• REQUIREMENT:
Begin at the line containing "карданные валы" in the data below and go on through the line containing "Звоните! Все расскажем, покажем и объясним", repeating each line exactly; include both ends and no other line.

[Extracted page text data]

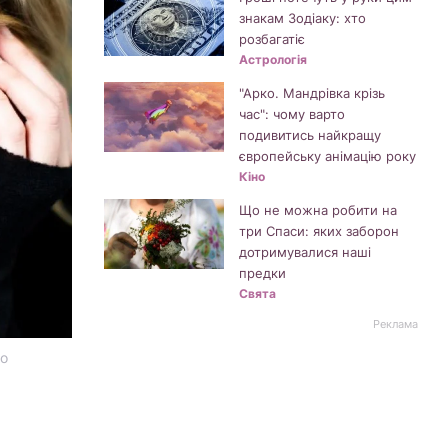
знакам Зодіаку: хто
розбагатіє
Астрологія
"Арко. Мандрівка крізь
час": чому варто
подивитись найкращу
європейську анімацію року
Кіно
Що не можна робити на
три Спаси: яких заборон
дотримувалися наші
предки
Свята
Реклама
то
---
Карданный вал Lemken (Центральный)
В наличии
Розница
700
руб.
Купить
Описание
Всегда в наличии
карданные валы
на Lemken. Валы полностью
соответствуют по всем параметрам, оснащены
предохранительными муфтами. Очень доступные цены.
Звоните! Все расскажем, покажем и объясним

• ANSWER FOR THIS EXERCISE:
карданные валы
на Lemken. Валы полностью
соответствуют по всем параметрам, оснащены
предохранительными муфтами. Очень доступные цены.
Звоните! Все расскажем, покажем и объясним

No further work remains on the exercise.